> _YOUR GOAL_
Revise the article on giving up Cold War drama: reproduce it beginning at the words "First, China and" and stopping after "36.6 percent year-on-year.", with "expanded" changed to "grew".

> _PASSAGE TO READ_
■ ■ ■
Time to give up Cold War drama

When US President Joe Biden recently proclaimed at the UN that the United States "is not seeking a new Cold War", many countries must have felt a sense of relief. But with his words still echoing, the United States has moved to piece together AUKUS, upgrade the Quad and enhance the Five Eyes.

In the Cold War, the two camps barely had or needed any trade with one another, and were fighting fiercely as each other's arch enemy. That is certainly not the case today. In today's globalized world, it makes little sense if the United States sticks to a Cold-War styled playbook, and in particular, paints China as the adversary:

First, China and the United States are an indivisible community with shared interests. Despite US attempts at decoupling and disruption of the supply chains and the impact of COVID-19 pandemic, two-way trade still expanded by 8.8 percent in 2020. And in the first eight months this year, bilateral trade rose to 470 billion dollars, up by 36.6 percent year-on-year.

China is also playing a unique and constructive role on important issues, such as Afghanistan, Iran and the Korean Peninsula, in order to safeguard regional peace and stability

Second, China's development is not to supplant other countries but to improve its people's well-being. What the Chinese people are striving for is a peaceful and prosperous life, not global dominance. On the part of the government, resources are mostly put into development, and policies are rolled out to lift the nation and better the lives of every Chinese. What occupies the State Council's weekly meetings is addressing real and immediate concerns of Chinese companies and citizens.

Third, China upholds true multilateralism. Over the past 70 years, China has an uninterrupted track record of honoring its word. It never provoked a war or took one inch of foreign land, and it is the only major country to inscribe peaceful development in its Constitution. In its COVID response, China has provided over 1.6 billion doses of vaccines to the world. Under the G20's Debt Service Suspension Initiative for the poorest countries to navigate the pandemic, China has put off more loan repayments than other G20 members. Recently, China hosted the COP 15 on biodiversity and the UN Global Sustainable Transport Conference in order to facilitate a global transition toward green and low-carbon development. China is also playing a unique and constructive role on important issues, such as Afghanistan, Iran and the Korean Peninsula, in order to safeguard regional peace and stability.
■ ■ ■
[Page images and extracted text]
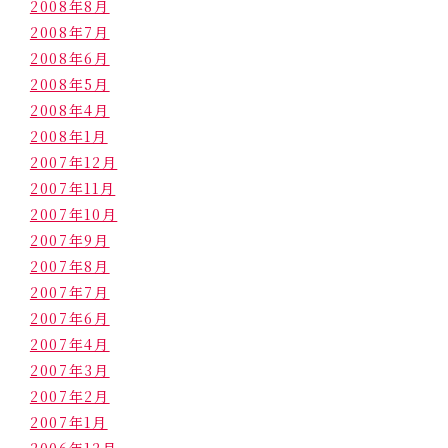
2008年8月
2008年7月
2008年6月
2008年5月
2008年4月
2008年1月
2007年12月
2007年11月
2007年10月
2007年9月
2007年8月
2007年7月
2007年6月
2007年4月
2007年3月
2007年2月
2007年1月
■ ■ ■
> _RESPONSE_
First, China and the United States are an indivisible community with shared interests. Despite US attempts at decoupling and disruption of the supply chains and the impact of COVID-19 pandemic, two-way trade still grew by 8.8 percent in 2020. And in the first eight months this year, bilateral trade rose to 470 billion dollars, up by 36.6 percent year-on-year.